Gemiye çıkıldığında mürettabatın hiç iyi bir drumumda olmadığı görülmüştür,bir bölümü yadaşıkları korku dolu dakikalarda gemiden aşağı atlamıştır.(Atlayanların hiçbirinin cesedi bulunamamıştır).Sağ kalanların çoğu aklını kaçırmıştır,5 asker geminin metal gövdesiyle kaynaşmıştır,ikisinin elleri çelik gövdenin içine geçmiştir,ellerinin keserek adamları kurtarmışlardır ve yerine protez eller takmışlardır.Normla durumda olan mürettebatın ilerleyen zamanlarda olağan üstü şeylerle karşılaştıkları rapor edilmiştir,bulundukları yerden birden yok olup başa yerlerde görünmüşlerdir.Çoğu akıl sağlıklarını kaybetmişlerdir.Donanma bu personeli topyekun emekliye sevk ederek gemiye yeni personel atamıştır.Bilim adamlarına da sadece radar görünmezliği istediklerini optik görünmezliğe gerek olmadığı bildirilmiştir.

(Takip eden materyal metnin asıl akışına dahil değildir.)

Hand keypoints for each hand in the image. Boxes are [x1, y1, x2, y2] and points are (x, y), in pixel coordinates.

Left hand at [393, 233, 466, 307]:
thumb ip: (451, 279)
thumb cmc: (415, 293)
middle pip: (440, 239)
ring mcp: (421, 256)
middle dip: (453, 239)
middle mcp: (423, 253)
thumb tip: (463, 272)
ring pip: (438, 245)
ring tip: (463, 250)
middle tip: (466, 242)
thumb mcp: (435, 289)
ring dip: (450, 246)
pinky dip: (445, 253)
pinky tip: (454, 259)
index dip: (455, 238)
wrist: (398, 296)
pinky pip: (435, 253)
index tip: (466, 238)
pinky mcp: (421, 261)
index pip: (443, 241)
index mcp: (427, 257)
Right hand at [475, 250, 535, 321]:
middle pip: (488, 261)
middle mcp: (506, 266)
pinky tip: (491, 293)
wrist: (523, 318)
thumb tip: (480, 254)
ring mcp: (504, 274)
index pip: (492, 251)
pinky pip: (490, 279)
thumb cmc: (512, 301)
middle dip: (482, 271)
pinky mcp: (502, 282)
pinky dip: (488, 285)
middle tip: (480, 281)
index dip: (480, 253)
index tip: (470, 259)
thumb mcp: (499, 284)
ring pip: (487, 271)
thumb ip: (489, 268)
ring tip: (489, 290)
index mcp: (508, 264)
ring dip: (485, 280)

İkicni deney şöyle gerçekleşmiştir;
28 Ekim 1943’te saat 17:15’te yine Eldridge’de yapılmıştır.Jenaratörler tekrar çalıştırılmıştır,gemi bir kez daha hemen hemen görünmez olmuştur ama gövdesinin ana hatları seçilebilmiştir, bir kaç saniye süresince işler yolunda gibiydi ki birden gözleri kör edebilecek kadar güçlü bir mavi ışık patlaması meydana gelmiştir ve gemi gözden tümüyle kaybolmuştur.Eldridge inanılması güç bir şekilde 600 km ötede ki Norfolk açıklarında yeniden maddeleşmiştir.Norfolk açıklarında bir kaç dakika görünür durumda kaldıktan sonra tekrar görünmez olmuştur ve saniyeler içinde Philadelphia Deniz Üssü açıklarında yeniden belirmiştir.Elektronik bir kamuflajı gerçekleştirmeye çalışan bilim adamları koca bir gemiyi mürettabatı ile ışınlayıp sonra da geri getirmişlerdir.

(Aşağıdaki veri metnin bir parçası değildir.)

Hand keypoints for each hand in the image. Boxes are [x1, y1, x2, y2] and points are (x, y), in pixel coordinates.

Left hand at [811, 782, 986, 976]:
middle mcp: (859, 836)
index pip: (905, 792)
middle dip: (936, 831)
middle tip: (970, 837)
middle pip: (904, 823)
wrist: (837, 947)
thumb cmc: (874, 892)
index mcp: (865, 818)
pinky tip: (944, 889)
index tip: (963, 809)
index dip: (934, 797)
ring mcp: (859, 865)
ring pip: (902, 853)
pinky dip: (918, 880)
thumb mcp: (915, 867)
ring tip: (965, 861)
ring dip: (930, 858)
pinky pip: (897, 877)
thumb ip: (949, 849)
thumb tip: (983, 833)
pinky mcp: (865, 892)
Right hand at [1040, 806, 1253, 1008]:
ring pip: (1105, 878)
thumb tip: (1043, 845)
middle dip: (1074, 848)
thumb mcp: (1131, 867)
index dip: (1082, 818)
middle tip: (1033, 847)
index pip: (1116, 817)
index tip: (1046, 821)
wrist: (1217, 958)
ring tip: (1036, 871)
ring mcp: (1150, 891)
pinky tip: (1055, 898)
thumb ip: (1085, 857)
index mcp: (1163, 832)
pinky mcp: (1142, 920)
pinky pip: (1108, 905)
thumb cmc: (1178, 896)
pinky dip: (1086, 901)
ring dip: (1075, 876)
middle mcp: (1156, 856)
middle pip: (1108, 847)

ABD hükümeti bu deneyin varlığını asla kabul etmemiştir,donanmaya Eldrigde’nin belirtilen tarhilerde Philadelphia’da bile olmadığını iddia etmişlerdir.Bu deney reddedilen iddialarla birlikte tarihin en büyük sırlarından biri olarak kalmıştır.
Bu deneyele ilgili 1984 yılında Philadelphia Experiment isimli film çekilmiştir.ABD Hükümeti filmin çekilmesine çok zor izin verilmiştir. 2012 yılında ise Tehlikeli Deney isimli bir film daha çekilmiştir.

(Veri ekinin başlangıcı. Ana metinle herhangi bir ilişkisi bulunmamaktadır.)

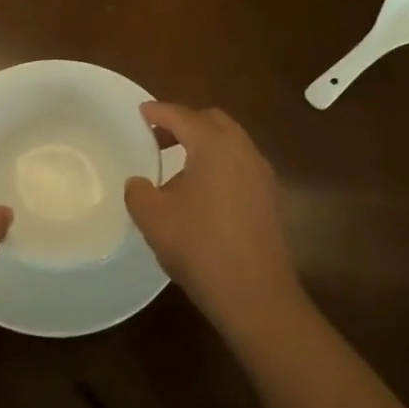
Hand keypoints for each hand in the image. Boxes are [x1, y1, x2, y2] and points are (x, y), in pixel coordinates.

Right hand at [125, 103, 303, 338]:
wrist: (255, 295)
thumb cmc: (200, 247)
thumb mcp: (153, 218)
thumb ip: (138, 192)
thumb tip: (139, 183)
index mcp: (214, 147)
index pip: (183, 116)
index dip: (159, 111)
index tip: (141, 112)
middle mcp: (243, 152)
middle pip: (213, 121)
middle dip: (185, 122)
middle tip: (158, 136)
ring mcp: (262, 176)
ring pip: (231, 143)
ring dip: (204, 144)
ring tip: (176, 167)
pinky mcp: (270, 199)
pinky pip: (240, 165)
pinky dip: (219, 164)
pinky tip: (201, 193)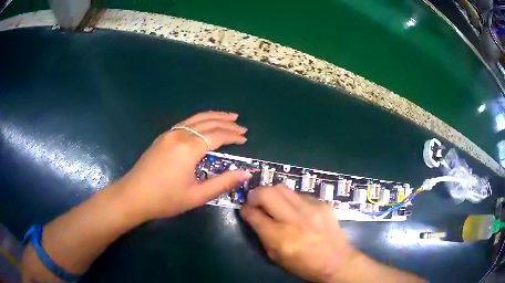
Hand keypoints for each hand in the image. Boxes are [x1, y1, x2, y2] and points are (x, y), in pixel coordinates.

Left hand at [115, 111, 251, 222]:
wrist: (133, 196)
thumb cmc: (165, 199)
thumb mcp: (197, 196)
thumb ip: (222, 183)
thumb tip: (246, 173)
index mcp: (188, 149)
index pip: (216, 135)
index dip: (232, 136)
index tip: (244, 138)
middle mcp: (179, 135)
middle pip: (207, 122)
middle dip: (226, 123)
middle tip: (240, 125)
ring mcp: (168, 134)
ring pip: (195, 119)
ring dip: (213, 117)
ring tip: (228, 117)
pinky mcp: (162, 138)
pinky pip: (185, 123)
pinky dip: (199, 120)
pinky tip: (204, 125)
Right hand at [240, 185, 357, 282]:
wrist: (336, 261)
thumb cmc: (304, 265)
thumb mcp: (276, 258)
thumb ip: (263, 236)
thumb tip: (255, 217)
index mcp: (281, 238)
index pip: (254, 215)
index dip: (245, 210)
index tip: (245, 209)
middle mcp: (295, 220)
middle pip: (266, 193)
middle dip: (255, 194)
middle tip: (255, 201)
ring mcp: (311, 209)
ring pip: (283, 188)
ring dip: (272, 193)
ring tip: (273, 203)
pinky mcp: (322, 204)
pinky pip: (299, 195)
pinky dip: (291, 200)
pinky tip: (295, 210)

Sonuç olarak bunların hepsinin gerçek olmama ihtimali var fakat hiç olmadığı veya hiç kalkışılmadığı gibi bir ihtimal olduğunu düşünmüyorum.Bu bize ABD’nin 1940’lı yıllarda yapmış olduğu çalışmları,nelerin hayalini kurduklarını çok net bir şekilde gösteriyor. Bizler ise 2019 yılında ‘’öyle şey mi olur görünmezlik de neymiş’’ gibi sözleri söyleyecek zihniyetlerle doluyoz, bu yüzden de ilerleme kaydedemiyoruz oysa ki bizim de çok büyük bir potansiyelimiz var.Bunu ortaya çıkarmamızı istemiyorlar fakat çıkarmamız şart.Hayal kurmaktan korkarak yaşamaya başlamış durumdayız ülkece,bunu aşarsak bir çok şeyi de eş zamanlı aşmış olacağız.